Activity: Go through the listing below and reproduce it word for word.

Given information:
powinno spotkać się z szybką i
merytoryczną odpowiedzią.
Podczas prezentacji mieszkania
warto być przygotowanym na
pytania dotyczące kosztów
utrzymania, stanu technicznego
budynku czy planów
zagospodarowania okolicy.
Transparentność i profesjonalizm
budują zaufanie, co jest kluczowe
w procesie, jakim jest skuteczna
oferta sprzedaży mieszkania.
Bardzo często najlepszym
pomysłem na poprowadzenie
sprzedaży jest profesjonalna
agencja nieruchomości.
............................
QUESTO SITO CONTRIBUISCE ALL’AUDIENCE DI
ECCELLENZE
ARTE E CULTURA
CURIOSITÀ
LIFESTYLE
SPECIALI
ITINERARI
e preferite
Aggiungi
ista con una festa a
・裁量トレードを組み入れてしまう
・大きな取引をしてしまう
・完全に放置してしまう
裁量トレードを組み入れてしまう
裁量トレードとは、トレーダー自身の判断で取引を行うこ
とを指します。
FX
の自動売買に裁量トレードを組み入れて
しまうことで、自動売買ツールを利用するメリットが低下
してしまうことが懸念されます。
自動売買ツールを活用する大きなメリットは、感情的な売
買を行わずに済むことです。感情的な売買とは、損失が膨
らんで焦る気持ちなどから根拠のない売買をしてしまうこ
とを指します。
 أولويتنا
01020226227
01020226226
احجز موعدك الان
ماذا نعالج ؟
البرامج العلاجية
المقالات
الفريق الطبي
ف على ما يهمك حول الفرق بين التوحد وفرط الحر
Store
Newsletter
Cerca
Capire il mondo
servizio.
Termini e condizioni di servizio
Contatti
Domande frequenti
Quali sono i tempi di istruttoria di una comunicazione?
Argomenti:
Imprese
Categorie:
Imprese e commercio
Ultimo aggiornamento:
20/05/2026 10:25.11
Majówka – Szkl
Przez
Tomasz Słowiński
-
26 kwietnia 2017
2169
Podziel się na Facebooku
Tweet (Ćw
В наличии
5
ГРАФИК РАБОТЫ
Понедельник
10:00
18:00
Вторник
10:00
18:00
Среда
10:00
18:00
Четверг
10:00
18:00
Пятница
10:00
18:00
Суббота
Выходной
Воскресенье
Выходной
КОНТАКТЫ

Result:
powinno spotkać się z szybką i
merytoryczną odpowiedzią.
Podczas prezentacji mieszkania
warto być przygotowanym na
pytania dotyczące kosztów
utrzymania, stanu technicznego
budynku czy planów
zagospodarowania okolicy.
Transparentność i profesjonalizm
budują zaufanie, co jest kluczowe
w procesie, jakim jest skuteczna
oferta sprzedaży mieszkania.
Bardzo często najlepszym
pomysłem na poprowadzenie
sprzedaży jest profesjonalna
agencja nieruchomości.
............................
QUESTO SITO CONTRIBUISCE ALL’AUDIENCE DI
ECCELLENZE
ARTE E CULTURA
CURIOSITÀ
LIFESTYLE
SPECIALI
ITINERARI
e preferite
Aggiungi
ista con una festa a
・裁量トレードを組み入れてしまう
・大きな取引をしてしまう
・完全に放置してしまう
裁量トレードを組み入れてしまう
裁量トレードとは、トレーダー自身の判断で取引を行うこ
とを指します。
FX
の自動売買に裁量トレードを組み入れて
しまうことで、自動売買ツールを利用するメリットが低下
してしまうことが懸念されます。
自動売買ツールを活用する大きなメリットは、感情的な売
買を行わずに済むことです。感情的な売買とは、損失が膨
らんで焦る気持ちなどから根拠のない売買をしてしまうこ
とを指します。
 أولويتنا
01020226227
01020226226
احجز موعدك الان
ماذا نعالج ؟
البرامج العلاجية
المقالات
الفريق الطبي
ف على ما يهمك حول الفرق بين التوحد وفرط الحر
Store
Newsletter
Cerca
Capire il mondo
servizio.
Termini e condizioni di servizio
Contatti
Domande frequenti
Quali sono i tempi di istruttoria di una comunicazione?
Argomenti:
Imprese
Categorie:
Imprese e commercio
Ultimo aggiornamento:
20/05/2026 10:25.11
Majówka – Szkl
Przez
Tomasz Słowiński
-
26 kwietnia 2017
2169
Podziel się na Facebooku
Tweet (Ćw
В наличии
5
ГРАФИК РАБОТЫ
Понедельник
10:00
18:00
Вторник
10:00
18:00
Среда
10:00
18:00
Четверг
10:00
18:00
Пятница
10:00
18:00
Суббота
Выходной
Воскресенье
Выходной
КОНТАКТЫ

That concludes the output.